AIM OF THE EXERCISE: Retype the data below, every word of it, exactly.

-- SUPPLIED MATERIAL follows --

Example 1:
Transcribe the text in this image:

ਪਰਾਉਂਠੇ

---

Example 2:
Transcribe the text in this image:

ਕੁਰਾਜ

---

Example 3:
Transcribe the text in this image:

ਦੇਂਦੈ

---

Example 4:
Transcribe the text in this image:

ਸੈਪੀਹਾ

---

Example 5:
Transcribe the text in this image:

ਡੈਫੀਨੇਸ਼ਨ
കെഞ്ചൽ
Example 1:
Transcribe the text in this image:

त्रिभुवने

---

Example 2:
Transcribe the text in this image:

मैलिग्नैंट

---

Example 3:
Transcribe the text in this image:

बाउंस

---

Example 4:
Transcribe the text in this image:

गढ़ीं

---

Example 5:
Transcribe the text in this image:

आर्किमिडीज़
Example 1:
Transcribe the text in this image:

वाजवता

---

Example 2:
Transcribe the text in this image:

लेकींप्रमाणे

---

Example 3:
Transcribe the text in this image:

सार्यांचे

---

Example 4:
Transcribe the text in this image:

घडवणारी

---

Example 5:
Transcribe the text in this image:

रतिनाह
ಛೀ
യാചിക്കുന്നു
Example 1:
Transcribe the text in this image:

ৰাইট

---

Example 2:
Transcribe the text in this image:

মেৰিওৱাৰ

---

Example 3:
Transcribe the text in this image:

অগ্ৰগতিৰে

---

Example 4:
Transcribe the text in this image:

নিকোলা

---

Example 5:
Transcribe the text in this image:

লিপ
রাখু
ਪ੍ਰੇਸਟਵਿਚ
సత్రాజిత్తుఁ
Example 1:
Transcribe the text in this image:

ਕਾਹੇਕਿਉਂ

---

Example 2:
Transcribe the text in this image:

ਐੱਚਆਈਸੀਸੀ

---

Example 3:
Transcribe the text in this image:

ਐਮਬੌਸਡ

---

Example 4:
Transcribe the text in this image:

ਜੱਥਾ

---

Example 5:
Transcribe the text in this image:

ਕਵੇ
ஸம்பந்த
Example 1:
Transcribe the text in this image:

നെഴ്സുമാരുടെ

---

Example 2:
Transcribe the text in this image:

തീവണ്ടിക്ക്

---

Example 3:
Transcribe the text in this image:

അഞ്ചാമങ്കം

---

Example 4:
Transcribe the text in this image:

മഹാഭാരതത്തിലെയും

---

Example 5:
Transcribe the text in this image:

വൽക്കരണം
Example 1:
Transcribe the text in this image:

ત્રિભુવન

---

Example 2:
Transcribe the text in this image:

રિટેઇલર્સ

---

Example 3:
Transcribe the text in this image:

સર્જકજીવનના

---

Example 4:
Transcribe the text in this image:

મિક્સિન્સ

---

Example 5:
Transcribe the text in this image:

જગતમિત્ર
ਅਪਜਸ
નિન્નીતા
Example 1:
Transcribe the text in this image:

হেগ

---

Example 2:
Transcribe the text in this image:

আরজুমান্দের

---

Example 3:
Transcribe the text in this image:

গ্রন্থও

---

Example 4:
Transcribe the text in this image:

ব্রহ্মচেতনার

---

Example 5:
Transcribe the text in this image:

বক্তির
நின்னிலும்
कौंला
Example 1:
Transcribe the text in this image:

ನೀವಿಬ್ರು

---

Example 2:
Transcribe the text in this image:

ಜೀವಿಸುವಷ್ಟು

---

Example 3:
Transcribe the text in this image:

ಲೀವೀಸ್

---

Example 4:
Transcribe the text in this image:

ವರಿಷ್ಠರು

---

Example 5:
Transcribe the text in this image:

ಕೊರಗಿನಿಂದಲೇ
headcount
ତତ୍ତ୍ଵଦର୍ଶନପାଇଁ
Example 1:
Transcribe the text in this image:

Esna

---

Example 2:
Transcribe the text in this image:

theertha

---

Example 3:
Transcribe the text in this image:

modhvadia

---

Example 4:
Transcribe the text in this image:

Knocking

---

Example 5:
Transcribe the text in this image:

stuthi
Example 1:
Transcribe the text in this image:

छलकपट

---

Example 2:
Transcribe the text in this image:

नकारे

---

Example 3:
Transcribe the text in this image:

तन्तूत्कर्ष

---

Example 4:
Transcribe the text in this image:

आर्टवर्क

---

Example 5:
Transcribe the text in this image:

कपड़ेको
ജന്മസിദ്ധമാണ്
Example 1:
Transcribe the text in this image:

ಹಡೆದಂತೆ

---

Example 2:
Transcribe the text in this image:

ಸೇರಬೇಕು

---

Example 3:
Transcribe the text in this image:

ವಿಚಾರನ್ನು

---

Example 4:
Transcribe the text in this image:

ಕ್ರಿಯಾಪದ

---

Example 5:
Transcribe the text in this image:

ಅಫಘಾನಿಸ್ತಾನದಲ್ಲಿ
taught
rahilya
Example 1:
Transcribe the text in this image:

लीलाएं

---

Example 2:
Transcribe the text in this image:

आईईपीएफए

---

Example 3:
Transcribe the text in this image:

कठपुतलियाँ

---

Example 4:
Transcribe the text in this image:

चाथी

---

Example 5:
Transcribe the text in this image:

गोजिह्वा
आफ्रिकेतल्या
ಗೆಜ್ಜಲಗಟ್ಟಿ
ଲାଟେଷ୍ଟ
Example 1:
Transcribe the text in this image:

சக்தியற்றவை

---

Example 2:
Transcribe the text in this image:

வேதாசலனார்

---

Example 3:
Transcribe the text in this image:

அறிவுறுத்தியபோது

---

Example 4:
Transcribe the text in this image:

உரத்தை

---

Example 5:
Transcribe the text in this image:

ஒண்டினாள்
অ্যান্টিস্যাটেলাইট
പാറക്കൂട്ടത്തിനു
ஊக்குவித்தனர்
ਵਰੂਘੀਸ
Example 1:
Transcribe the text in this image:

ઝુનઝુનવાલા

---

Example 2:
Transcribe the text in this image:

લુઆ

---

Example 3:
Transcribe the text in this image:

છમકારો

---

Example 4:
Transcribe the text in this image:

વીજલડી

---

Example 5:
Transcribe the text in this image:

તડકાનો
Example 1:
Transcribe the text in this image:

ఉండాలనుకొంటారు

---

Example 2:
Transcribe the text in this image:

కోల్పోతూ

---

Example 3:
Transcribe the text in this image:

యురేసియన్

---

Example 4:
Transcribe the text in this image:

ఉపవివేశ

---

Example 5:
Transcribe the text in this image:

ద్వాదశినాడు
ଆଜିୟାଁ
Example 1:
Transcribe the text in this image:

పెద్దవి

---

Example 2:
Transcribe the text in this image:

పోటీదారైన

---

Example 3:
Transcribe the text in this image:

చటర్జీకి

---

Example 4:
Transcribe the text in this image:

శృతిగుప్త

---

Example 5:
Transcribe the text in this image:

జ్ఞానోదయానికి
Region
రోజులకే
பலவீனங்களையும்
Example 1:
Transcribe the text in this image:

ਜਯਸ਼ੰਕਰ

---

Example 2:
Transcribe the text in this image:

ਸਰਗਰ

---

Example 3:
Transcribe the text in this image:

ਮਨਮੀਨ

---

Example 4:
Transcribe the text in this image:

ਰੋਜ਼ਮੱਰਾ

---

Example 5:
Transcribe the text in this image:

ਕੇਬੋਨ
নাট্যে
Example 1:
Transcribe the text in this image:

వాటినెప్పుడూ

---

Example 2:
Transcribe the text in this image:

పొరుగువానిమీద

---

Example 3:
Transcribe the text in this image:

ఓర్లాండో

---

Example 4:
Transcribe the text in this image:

-- SUPPLIED MATERIAL concluded --

ANSWER BOX:
Example 1:
Transcribe the text in this image:

ਪਰਾਉਂਠੇ

---

Example 2:
Transcribe the text in this image:

ਕੁਰਾਜ

---

Example 3:
Transcribe the text in this image:

ਦੇਂਦੈ

---

Example 4:
Transcribe the text in this image:

ਸੈਪੀਹਾ

---

Example 5:
Transcribe the text in this image:

ਡੈਫੀਨੇਸ਼ਨ
കെഞ്ചൽ
Example 1:
Transcribe the text in this image:

त्रिभुवने

---

Example 2:
Transcribe the text in this image:

मैलिग्नैंट

---

Example 3:
Transcribe the text in this image:

बाउंस

---

Example 4:
Transcribe the text in this image:

गढ़ीं

---

Example 5:
Transcribe the text in this image:

आर्किमिडीज़
Example 1:
Transcribe the text in this image:

वाजवता

---

Example 2:
Transcribe the text in this image:

लेकींप्रमाणे

---

Example 3:
Transcribe the text in this image:

सार्यांचे

---

Example 4:
Transcribe the text in this image:

घडवणारी

---

Example 5:
Transcribe the text in this image:

रतिनाह
ಛೀ
യാചിക്കുന്നു
Example 1:
Transcribe the text in this image:

ৰাইট

---

Example 2:
Transcribe the text in this image:

মেৰিওৱাৰ

---

Example 3:
Transcribe the text in this image:

অগ্ৰগতিৰে

---

Example 4:
Transcribe the text in this image:

নিকোলা

---

Example 5:
Transcribe the text in this image:

লিপ
রাখু
ਪ੍ਰੇਸਟਵਿਚ
సత్రాజిత్తుఁ
Example 1:
Transcribe the text in this image:

ਕਾਹੇਕਿਉਂ

---

Example 2:
Transcribe the text in this image:

ਐੱਚਆਈਸੀਸੀ

---

Example 3:
Transcribe the text in this image:

ਐਮਬੌਸਡ

---

Example 4:
Transcribe the text in this image:

ਜੱਥਾ

---

Example 5:
Transcribe the text in this image:

ਕਵੇ
ஸம்பந்த
Example 1:
Transcribe the text in this image:

നെഴ്സുമാരുടെ

---

Example 2:
Transcribe the text in this image:

തീവണ്ടിക്ക്

---

Example 3:
Transcribe the text in this image:

അഞ്ചാമങ്കം

---

Example 4:
Transcribe the text in this image:

മഹാഭാരതത്തിലെയും

---

Example 5:
Transcribe the text in this image:

വൽക്കരണം
Example 1:
Transcribe the text in this image:

ત્રિભુવન

---

Example 2:
Transcribe the text in this image:

રિટેઇલર્સ

---

Example 3:
Transcribe the text in this image:

સર્જકજીવનના

---

Example 4:
Transcribe the text in this image:

મિક્સિન્સ

---

Example 5:
Transcribe the text in this image:

જગતમિત્ર
ਅਪਜਸ
નિન્નીતા
Example 1:
Transcribe the text in this image:

হেগ

---

Example 2:
Transcribe the text in this image:

আরজুমান্দের

---

Example 3:
Transcribe the text in this image:

গ্রন্থও

---

Example 4:
Transcribe the text in this image:

ব্রহ্মচেতনার

---

Example 5:
Transcribe the text in this image:

বক্তির
நின்னிலும்
कौंला
Example 1:
Transcribe the text in this image:

ನೀವಿಬ್ರು

---

Example 2:
Transcribe the text in this image:

ಜೀವಿಸುವಷ್ಟು

---

Example 3:
Transcribe the text in this image:

ಲೀವೀಸ್

---

Example 4:
Transcribe the text in this image:

ವರಿಷ್ಠರು

---

Example 5:
Transcribe the text in this image:

ಕೊರಗಿನಿಂದಲೇ
headcount
ତତ୍ତ୍ଵଦର୍ଶନପାଇଁ
Example 1:
Transcribe the text in this image:

Esna

---

Example 2:
Transcribe the text in this image:

theertha

---

Example 3:
Transcribe the text in this image:

modhvadia

---

Example 4:
Transcribe the text in this image:

Knocking

---

Example 5:
Transcribe the text in this image:

stuthi
Example 1:
Transcribe the text in this image:

छलकपट

---

Example 2:
Transcribe the text in this image:

नकारे

---

Example 3:
Transcribe the text in this image:

तन्तूत्कर्ष

---

Example 4:
Transcribe the text in this image:

आर्टवर्क

---

Example 5:
Transcribe the text in this image:

कपड़ेको
ജന്മസിദ്ധമാണ്
Example 1:
Transcribe the text in this image:

ಹಡೆದಂತೆ

---

Example 2:
Transcribe the text in this image:

ಸೇರಬೇಕು

---

Example 3:
Transcribe the text in this image:

ವಿಚಾರನ್ನು

---

Example 4:
Transcribe the text in this image:

ಕ್ರಿಯಾಪದ

---

Example 5:
Transcribe the text in this image:

ಅಫಘಾನಿಸ್ತಾನದಲ್ಲಿ
taught
rahilya
Example 1:
Transcribe the text in this image:

लीलाएं

---

Example 2:
Transcribe the text in this image:

आईईपीएफए

---

Example 3:
Transcribe the text in this image:

कठपुतलियाँ

---

Example 4:
Transcribe the text in this image:

चाथी

---

Example 5:
Transcribe the text in this image:

गोजिह्वा
आफ्रिकेतल्या
ಗೆಜ್ಜಲಗಟ್ಟಿ
ଲାଟେଷ୍ଟ
Example 1:
Transcribe the text in this image:

சக்தியற்றவை

---

Example 2:
Transcribe the text in this image:

வேதாசலனார்

---

Example 3:
Transcribe the text in this image:

அறிவுறுத்தியபோது

---

Example 4:
Transcribe the text in this image:

உரத்தை

---

Example 5:
Transcribe the text in this image:

ஒண்டினாள்
অ্যান্টিস্যাটেলাইট
പാറക്കൂട്ടത്തിനു
ஊக்குவித்தனர்
ਵਰੂਘੀਸ
Example 1:
Transcribe the text in this image:

ઝુનઝુનવાલા

---

Example 2:
Transcribe the text in this image:

લુઆ

---

Example 3:
Transcribe the text in this image:

છમકારો

---

Example 4:
Transcribe the text in this image:

વીજલડી

---

Example 5:
Transcribe the text in this image:

તડકાનો
Example 1:
Transcribe the text in this image:

ఉండాలనుకొంటారు

---

Example 2:
Transcribe the text in this image:

కోల్పోతూ

---

Example 3:
Transcribe the text in this image:

యురేసియన్

---

Example 4:
Transcribe the text in this image:

ఉపవివేశ

---

Example 5:
Transcribe the text in this image:

ద్వాదశినాడు
ଆଜିୟାଁ
Example 1:
Transcribe the text in this image:

పెద్దవి

---

Example 2:
Transcribe the text in this image:

పోటీదారైన

---

Example 3:
Transcribe the text in this image:

చటర్జీకి

---

Example 4:
Transcribe the text in this image:

శృతిగుప్త

---

Example 5:
Transcribe the text in this image:

జ్ఞానోదయానికి
Region
రోజులకే
பலவீனங்களையும்
Example 1:
Transcribe the text in this image:

ਜਯਸ਼ੰਕਰ

---

Example 2:
Transcribe the text in this image:

ਸਰਗਰ

---

Example 3:
Transcribe the text in this image:

ਮਨਮੀਨ

---

Example 4:
Transcribe the text in this image:

ਰੋਜ਼ਮੱਰਾ

---

Example 5:
Transcribe the text in this image:

ਕੇਬੋਨ
নাট্যে
Example 1:
Transcribe the text in this image:

వాటినెప్పుడూ

---

Example 2:
Transcribe the text in this image:

పొరుగువానిమీద

---

Example 3:
Transcribe the text in this image:

ఓర్లాండో

---

Example 4:
Transcribe the text in this image:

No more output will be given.